Asian marriage in trouble

Carolyn Moynihan
24 Aug 2011
Reproduced with Permission
MercatorNet

Asian marriage is in the news, with The Economist reporting on "the flight from marriage" in that part of the world and the London Telegraph noting the materialism which is delaying marriages in China.

As we saw last week, divorce is booming in China. But young urban women are also putting off marriage until they can find a man rich enough to already own a house, and preferably a car as well. Tying the knot without these things has become known as "naked marriage". It's a trend that seems to be partly driven by television shows. "I would choose a luxury house over a boyfriend that always makes me happy without hesitation," said one 24-year-old on a very popular dating show.

Chinese authorities don't like it -- partly, no doubt, because of its demographic implications. The country that gave the world the one-child policy faces both a shortage of women (owing to sex-selective abortions) and an ageing tsunami; the childlessness that can result from delaying marriage indefinitely is not part of its grand plan.

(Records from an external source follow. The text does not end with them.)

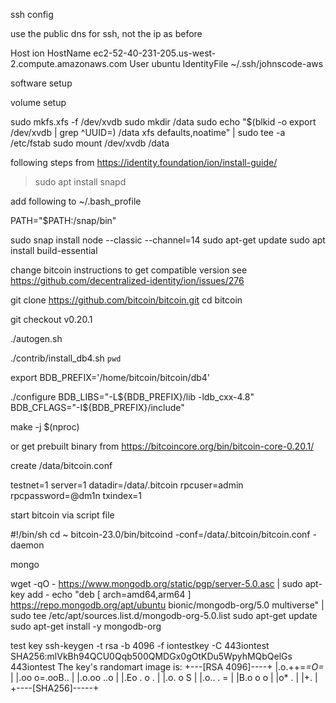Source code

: 
ssh config

use the public dns for ssh, not the ip as before

Host ion
HostName ec2-52-40-231-205.us-west-2.compute.amazonaws.com
User ubuntu
IdentityFile ~/.ssh/johnscode-aws

software setup

volume setup

sudo mkfs.xfs -f /dev/xvdb
sudo mkdir /data
sudo echo "$(blkid -o export /dev/xvdb | grep ^UUID=) /data xfs defaults,noatime" | sudo tee -a /etc/fstab
sudo mount /dev/xvdb /data


following steps from https://identity.foundation/ion/install-guide/



>sudo apt install snapd

add following to ~/.bash_profile

PATH="$PATH:/snap/bin"

sudo snap install node --classic --channel=14
sudo apt-get update
sudo apt install build-essential

change bitcoin instructions to get compatible version
see https://github.com/decentralized-identity/ion/issues/276

git clone https://github.com/bitcoin/bitcoin.git
cd bitcoin

git checkout v0.20.1

./autogen.sh

./contrib/install_db4.sh `pwd`

export BDB_PREFIX='/home/bitcoin/bitcoin/db4'

./configure BDB_LIBS="-L${BDB_PREFIX}/lib -ldb_cxx-4.8" BDB_CFLAGS="-I${BDB_PREFIX}/include"

make -j $(nproc)

or get prebuilt binary from https://bitcoincore.org/bin/bitcoin-core-0.20.1/



create /data/bitcoin.conf

testnet=1
server=1
datadir=/data/.bitcoin
rpcuser=admin
rpcpassword=@dm1n
txindex=1

start bitcoin via script file

#!/bin/sh
cd ~
bitcoin-23.0/bin/bitcoind -conf=/data/.bitcoin/bitcoin.conf -daemon

mongo

wget -qO - https://www.mongodb.org/static/pgp/server-5.0.asc | sudo apt-key add -
echo "deb [ arch=amd64,arm64 ] https://repo.mongodb.org/apt/ubuntu bionic/mongodb-org/5.0 multiverse" | sudo tee /etc/apt/sources.list.d/mongodb-org-5.0.list
sudo apt-get update
sudo apt-get install -y mongodb-org

test key
ssh-keygen -t rsa -b 4096 -f iontestkey -C 443iontest
SHA256:mlVkBh94QCU0Qqb500QMDGx0gOtKDu5WpyhMQbQelGs 443iontest
The key's randomart image is:
+---[RSA 4096]----+
|.o.++=*=O=*      |
|.oo o=.ooB..     |
|.o.oo   ..o      |
|.Eo  . o .       |
|.o.   o S        |
|.o.. . =         |
|B.o o o          |
|o* .             |
|+.               |
+----[SHA256]-----+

Playing off the gold-diggers against the divorce trend, the Supreme Court has ruled that the person who buys the family home, or the parents who advance them the money, will get to keep it after divorce.

"Hopefully this will help educate younger people, especially younger women, to be more independent, and to think of marriage in the right way rather than worshipping money so much," said Hu Jiachu, a lawyer in Hunan province.

Elsewhere in Asia, it seems, young urbanites are also delaying marriage: "The mean age of marriage in the richest places - Japan, Taiwan, South Korea and Hong Kong - has risen sharply in the past few decades, to reach 29-30 for women and 31-33 for men," notes The Economist. But that's not all:

A lot of Asians are not marrying later. They are not marrying at all. Almost a third of Japanese women in their early 30s are unmarried; probably half of those will always be. Over one-fifth of Taiwanese women in their late 30s are single; most will never marry. In some places, rates of non-marriage are especially striking: in Bangkok, 20% of 40-44-year old women are not married; in Tokyo, 21%; among university graduates of that age in Singapore, 27%. So far, the trend has not affected Asia's two giants, China and India. But it is likely to, as the economic factors that have driven it elsewhere in Asia sweep through those two countries as well; and its consequences will be exacerbated by the sex-selective abortion practised for a generation there. By 2050, there will be 60m more men of marriageable age than women in China and India.

Women, educated and increasingly financially independent, are mainly responsible for the trend. The rigid role division of traditional Asian marriage is also partly to blame, with women who work full time also doing nearly all the housework -- and not happy about it.

But, as in China, so elsewhere in Asia no marriage means no babies, a collapsing birth rate, men cut off from the socialising influences of marriage and fatherhood, and the weakening of family support for the elderly and ill.

Since the liberal Economist thinks this is all pretty serious, it probably is.